Knollys (family) - Earls of Banbury

Earls of Banbury

The Earl of Banbury's wife, who was nearly forty years her husband's junior, was the mother of two sons, Sir Edward (1627–1645) and Sir Nicholas (1631–1674), whose paternity has given rise to much dispute. Neither is mentioned in the earl's will, but in 1641 the law courts decided that Edward was Earl of Banbury, and when he was killed in June 1645 his brother Nicholas took the title. In the Convention Parliament of 1660 some objection was taken to the earl sitting in the House of Lords, and in 1661 he was not summoned to parliament; he had not succeeded in obtaining his writ of summons when he died on 14 March 1674.

Nicholas's son Sir Charles (1662–1740), the 4th earl, had not been summoned to parliament when in 1692 he killed Captain Philip Lawson in a duel. This raised the question of his rank in a new form. Was he, or was he not, entitled to trial by the peers? The House of Lords declared that he was not a peer and therefore not so entitled, but the Court of King's Bench released him from his imprisonment on the ground that he was the Earl of Banbury and not Charles Knollys, a commoner. Nevertheless, the House of Lords refused to move from its position, and Knollys had not received a writ of summons when he died in April 1740. His son Sir Charles (1703–1771), vicar of Burford, Oxfordshire, and his grandsons, Sir William (1726–1776) and Sir Thomas Woods (1727–1793), were successively titular Earls of Banbury, but they took no steps to prove their title.

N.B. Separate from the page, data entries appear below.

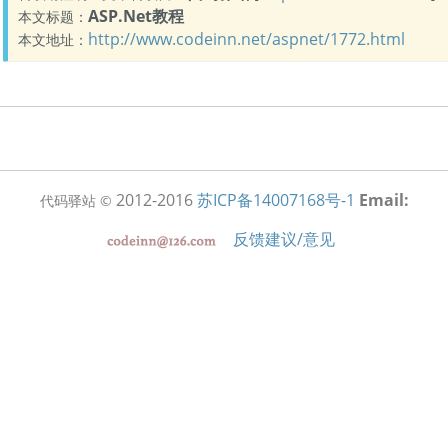
ASP.Net教程
本文标题：
http://www.codeinn.net/aspnet/1772.html
本文地址：
2012-2016
苏ICP备14007168号-1
Email:
代码驿站 ©
反馈建议/意见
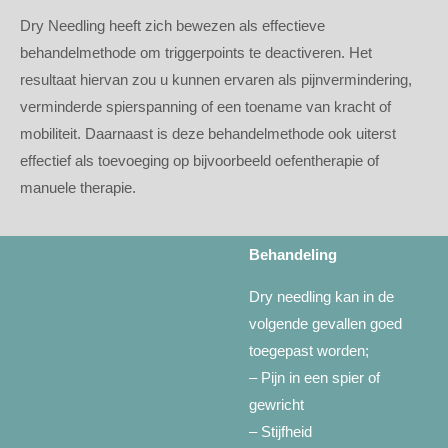
Dry Needling heeft zich bewezen als effectieve
behandelmethode om triggerpoints te deactiveren. Het
resultaat hiervan zou u kunnen ervaren als pijnvermindering,
verminderde spierspanning of een toename van kracht of
mobiliteit. Daarnaast is deze behandelmethode ook uiterst
effectief als toevoeging op bijvoorbeeld oefentherapie of
manuele therapie.
Behandeling
Dry needling kan in de
volgende gevallen goed
toegepast worden;
– Pijn in een spier of
gewricht
– Stijfheid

However, in 1806, Sir Thomas Woods's son Sir William (1763–1834), who attained the rank of general in the British army, asked for a writ of summons as Earl of Banbury, but in 1813 the House of Lords decided against the claim. Several peers, including the great Lord Erskine, protested against this decision, but General Knollys himself accepted it and ceased to call himself Earl of Banbury. He died in Paris on 20 March 1834. His eldest son, Sir William Thomas Knollys (1797–1883), entered the army and served with the Guards during the Peninsular War. Remaining in the army after the conclusion of the peace of 1815 he won a good reputation and rose high in his profession. He lived at Blount's Court at Rotherfield Peppard in Oxfordshire. From 1855 to 1860 he was in charge of the military camp at Aldershot, then in its infancy, and in 1861 he was made president of the council of military education. From 1862 to 1877 he was comptroller of the household of the Prince of Wales, afterwards King Edward VII. From 1877 until his death on 23 June 1883, he was Gentleman Usher of the Black Rod; he was also a privy councillor and colonel of the Scots Guards. Of his children, one son Francis Knollys, 1st Viscount Knollys (b. 1837), was private secretary to Edward VII and George V (created Baron Knollys in 1902 and Viscount Knollys in 1911); another son, Sir Henry Knollys (1840–1930), became private secretary to King Edward's daughter Maud, Queen of Norway; and daughter, Charlotte, became the Private Secretary and close friend to the Princess of Wales, later Queen Alexandra and died unmarried in 1930.